Ben: Great question! First of all, we are all healthy and the switch to remote went very smoothly. There are many new challenges in development and communication. Also, we needed to build up our own Chat and Video-Chat solution and get our build systems running again. Some teams are developing on specific hardware, like mobile phones. This is a real challenge, as development requires frequent testing on different devices, and not everybody has these at home. Many of our devs also miss the vibe and energy that arises when you work on creative issues together. One of the biggest challenges is the social distancing and the stress many families are going through with homeschooling and work at the same time. CipSoft is trying to support the employees in many different ways. Altogether things are working out quite well and we don't expect any major delays on our projects.
TibiaQA: To wrap it up, do you find the time to play Tibia yourself once in a while? What is your favorite part of the game?
Ben: Being a dad of two and working fulltime, sadly my time left over for gaming is very limited. I do log into Tibia from time to time and play it casually. My favorite part of the game is the freedom of exploring the game world at my pace, taking risks, and having the freedom to make grave mistakes.
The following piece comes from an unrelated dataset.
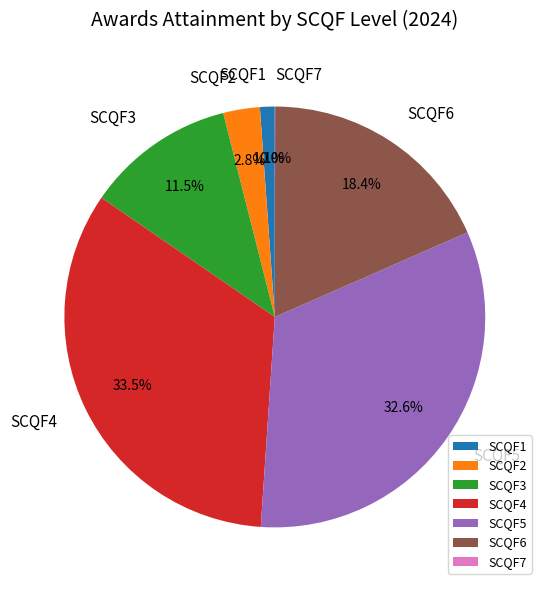

Combined, do SCQF4 and SCQF5 account for over 50%?

Yes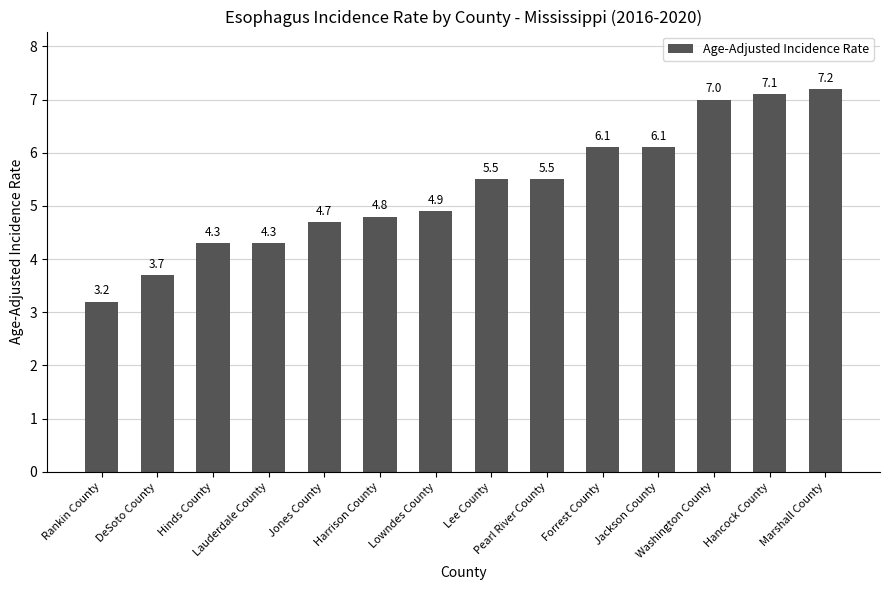

What is the label of the 3rd bar from the right?

Washington County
And even after all this time, I love the graphics! The pixel art is simply great and adds so much to the Tibia feeling.
TibiaQA: Thank you once again for taking the time to answer our questions! Is there anything you would like to tell the TibiaQA and tibian community?
Ben: We couldn't do this without you guys. Even when we sometimes have different opinions on the game's direction, we truly try to listen to your concerns and ideas. The Tibian community is the real star of the game and we are humbled to work together with you and form the next coming decades of Tibia!